Action item: Every line of the entries with the word "George" in it should be shown.

Data for processing:
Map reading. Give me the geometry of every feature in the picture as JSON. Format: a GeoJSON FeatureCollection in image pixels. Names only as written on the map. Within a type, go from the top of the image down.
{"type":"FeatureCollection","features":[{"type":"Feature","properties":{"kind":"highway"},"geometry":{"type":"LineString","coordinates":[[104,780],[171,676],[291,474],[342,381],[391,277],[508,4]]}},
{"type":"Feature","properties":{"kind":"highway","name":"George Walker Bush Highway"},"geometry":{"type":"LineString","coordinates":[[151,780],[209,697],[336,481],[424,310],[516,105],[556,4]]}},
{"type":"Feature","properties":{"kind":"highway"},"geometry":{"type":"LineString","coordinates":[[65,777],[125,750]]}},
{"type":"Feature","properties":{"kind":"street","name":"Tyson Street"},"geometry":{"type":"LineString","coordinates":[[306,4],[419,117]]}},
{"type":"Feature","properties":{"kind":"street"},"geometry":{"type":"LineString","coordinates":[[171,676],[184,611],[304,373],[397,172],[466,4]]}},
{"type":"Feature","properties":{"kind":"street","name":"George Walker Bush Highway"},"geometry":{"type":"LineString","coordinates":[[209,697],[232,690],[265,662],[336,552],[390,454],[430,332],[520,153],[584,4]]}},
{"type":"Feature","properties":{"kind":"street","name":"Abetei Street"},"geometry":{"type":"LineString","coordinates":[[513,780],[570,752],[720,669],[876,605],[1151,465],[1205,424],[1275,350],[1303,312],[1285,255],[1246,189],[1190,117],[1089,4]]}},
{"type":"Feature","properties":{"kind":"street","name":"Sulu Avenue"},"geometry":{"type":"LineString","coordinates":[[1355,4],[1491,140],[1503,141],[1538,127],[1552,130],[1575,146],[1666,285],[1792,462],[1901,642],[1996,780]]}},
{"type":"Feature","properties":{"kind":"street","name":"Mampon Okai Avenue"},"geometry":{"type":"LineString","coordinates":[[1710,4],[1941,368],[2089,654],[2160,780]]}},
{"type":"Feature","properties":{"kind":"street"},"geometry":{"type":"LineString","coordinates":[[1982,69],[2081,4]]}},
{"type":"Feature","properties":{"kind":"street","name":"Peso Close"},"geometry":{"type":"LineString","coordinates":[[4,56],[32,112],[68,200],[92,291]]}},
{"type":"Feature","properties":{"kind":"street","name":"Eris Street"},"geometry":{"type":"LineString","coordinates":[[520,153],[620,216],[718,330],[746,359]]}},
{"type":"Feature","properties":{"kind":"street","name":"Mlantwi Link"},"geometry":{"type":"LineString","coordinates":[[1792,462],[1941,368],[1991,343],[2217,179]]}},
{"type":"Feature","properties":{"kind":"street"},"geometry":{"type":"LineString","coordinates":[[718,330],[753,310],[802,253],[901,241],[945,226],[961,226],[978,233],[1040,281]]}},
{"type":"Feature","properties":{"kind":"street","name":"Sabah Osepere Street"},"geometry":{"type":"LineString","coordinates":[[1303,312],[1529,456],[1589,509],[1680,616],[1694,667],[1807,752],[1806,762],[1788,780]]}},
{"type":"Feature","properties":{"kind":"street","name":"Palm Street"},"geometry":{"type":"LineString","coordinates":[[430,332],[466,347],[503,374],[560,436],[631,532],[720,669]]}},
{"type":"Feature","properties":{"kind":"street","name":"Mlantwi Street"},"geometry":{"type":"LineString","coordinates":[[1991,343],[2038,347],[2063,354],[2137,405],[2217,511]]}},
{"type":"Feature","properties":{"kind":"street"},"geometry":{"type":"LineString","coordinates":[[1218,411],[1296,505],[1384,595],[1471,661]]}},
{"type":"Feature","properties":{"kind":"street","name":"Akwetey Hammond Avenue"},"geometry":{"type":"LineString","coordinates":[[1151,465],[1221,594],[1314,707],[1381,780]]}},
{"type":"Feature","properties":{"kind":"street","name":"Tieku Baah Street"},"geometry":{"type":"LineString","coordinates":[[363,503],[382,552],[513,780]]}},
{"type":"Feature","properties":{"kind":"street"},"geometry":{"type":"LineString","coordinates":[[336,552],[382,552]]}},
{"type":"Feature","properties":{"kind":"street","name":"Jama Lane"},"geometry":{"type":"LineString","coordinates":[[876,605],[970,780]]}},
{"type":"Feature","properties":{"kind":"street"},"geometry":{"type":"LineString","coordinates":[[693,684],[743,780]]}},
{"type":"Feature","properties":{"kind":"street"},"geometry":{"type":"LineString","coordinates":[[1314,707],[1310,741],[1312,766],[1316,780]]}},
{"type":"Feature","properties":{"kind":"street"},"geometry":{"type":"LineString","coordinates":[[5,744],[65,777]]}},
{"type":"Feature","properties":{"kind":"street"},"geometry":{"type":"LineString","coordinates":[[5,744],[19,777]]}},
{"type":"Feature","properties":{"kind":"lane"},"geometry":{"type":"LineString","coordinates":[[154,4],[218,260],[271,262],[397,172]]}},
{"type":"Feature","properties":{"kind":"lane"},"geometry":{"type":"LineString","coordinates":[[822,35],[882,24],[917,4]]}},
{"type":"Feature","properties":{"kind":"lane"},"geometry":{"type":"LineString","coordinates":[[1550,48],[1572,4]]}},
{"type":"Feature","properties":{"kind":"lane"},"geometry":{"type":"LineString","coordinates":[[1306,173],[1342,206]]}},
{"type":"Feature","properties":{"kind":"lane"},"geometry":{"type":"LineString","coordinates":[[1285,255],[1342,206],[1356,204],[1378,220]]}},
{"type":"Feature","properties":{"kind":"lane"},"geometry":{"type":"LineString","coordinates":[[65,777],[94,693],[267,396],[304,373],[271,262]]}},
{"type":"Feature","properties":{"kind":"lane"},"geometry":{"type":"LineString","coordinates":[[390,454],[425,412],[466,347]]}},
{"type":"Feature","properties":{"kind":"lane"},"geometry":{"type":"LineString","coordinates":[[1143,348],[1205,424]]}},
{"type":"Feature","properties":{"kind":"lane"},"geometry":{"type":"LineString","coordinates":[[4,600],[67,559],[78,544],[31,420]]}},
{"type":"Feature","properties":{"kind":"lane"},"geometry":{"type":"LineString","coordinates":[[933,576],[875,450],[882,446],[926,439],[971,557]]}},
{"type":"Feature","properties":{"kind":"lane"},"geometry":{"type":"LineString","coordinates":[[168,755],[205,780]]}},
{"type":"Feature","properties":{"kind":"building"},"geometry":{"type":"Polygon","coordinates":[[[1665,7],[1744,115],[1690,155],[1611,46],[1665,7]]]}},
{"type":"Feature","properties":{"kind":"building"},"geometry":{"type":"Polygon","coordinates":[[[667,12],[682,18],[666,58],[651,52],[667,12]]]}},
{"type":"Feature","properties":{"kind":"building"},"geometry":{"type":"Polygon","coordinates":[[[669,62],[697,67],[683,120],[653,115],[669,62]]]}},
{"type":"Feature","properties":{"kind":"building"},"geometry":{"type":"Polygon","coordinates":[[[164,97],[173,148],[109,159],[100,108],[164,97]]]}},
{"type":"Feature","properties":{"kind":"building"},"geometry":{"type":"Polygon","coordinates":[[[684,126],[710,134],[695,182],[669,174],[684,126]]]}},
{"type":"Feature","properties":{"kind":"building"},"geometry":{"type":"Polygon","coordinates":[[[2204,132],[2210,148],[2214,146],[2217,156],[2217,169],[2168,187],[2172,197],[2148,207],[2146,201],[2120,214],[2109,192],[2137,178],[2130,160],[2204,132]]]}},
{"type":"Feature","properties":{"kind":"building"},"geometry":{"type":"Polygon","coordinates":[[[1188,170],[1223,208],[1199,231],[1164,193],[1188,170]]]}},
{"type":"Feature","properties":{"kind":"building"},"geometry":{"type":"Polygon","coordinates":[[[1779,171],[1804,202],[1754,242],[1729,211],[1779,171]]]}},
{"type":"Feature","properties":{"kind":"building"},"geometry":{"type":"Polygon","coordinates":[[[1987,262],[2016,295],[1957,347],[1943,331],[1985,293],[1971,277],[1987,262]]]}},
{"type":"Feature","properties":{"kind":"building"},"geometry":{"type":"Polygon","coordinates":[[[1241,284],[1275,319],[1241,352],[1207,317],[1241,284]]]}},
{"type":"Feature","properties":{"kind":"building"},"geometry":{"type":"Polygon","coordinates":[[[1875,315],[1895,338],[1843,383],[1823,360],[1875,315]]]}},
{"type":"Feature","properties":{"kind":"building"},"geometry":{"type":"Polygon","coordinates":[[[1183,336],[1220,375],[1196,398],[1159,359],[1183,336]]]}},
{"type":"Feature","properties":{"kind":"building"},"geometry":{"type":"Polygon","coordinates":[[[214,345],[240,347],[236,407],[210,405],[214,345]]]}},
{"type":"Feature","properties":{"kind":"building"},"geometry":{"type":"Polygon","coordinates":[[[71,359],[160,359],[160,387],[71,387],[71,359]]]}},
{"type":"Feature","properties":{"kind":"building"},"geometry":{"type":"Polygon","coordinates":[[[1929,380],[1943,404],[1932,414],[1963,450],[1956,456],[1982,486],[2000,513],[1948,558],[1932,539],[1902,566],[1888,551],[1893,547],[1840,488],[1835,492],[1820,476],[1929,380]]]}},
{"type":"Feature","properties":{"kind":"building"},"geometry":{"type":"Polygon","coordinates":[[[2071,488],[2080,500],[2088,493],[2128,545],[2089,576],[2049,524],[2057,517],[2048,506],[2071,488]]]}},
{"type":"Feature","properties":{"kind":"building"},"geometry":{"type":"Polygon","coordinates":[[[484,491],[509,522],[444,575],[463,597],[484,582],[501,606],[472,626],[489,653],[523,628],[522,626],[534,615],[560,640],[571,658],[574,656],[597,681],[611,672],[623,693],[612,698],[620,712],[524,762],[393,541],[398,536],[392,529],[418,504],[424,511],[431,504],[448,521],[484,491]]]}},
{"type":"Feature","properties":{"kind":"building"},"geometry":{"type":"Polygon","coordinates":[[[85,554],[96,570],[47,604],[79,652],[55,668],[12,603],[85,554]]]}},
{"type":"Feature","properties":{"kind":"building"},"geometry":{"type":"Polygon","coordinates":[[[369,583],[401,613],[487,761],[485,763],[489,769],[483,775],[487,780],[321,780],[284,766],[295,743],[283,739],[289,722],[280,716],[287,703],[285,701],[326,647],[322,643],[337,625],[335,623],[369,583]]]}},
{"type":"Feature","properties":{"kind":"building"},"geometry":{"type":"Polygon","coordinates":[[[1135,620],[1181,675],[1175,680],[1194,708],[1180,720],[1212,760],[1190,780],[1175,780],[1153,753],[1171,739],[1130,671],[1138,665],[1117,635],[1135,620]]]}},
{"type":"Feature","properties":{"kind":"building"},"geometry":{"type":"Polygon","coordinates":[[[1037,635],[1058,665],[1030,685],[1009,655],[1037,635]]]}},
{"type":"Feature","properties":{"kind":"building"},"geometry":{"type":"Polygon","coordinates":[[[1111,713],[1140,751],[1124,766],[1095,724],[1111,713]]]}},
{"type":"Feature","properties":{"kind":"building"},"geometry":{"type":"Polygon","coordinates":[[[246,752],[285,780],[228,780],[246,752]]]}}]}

Your response:
{"type":"Feature","properties":{"kind":"highway","name":"George Walker Bush Highway"},"geometry":{"type":"LineString","coordinates":[[151,780],[209,697],[336,481],[424,310],[516,105],[556,4]]}},
{"type":"Feature","properties":{"kind":"street","name":"George Walker Bush Highway"},"geometry":{"type":"LineString","coordinates":[[209,697],[232,690],[265,662],[336,552],[390,454],[430,332],[520,153],[584,4]]}},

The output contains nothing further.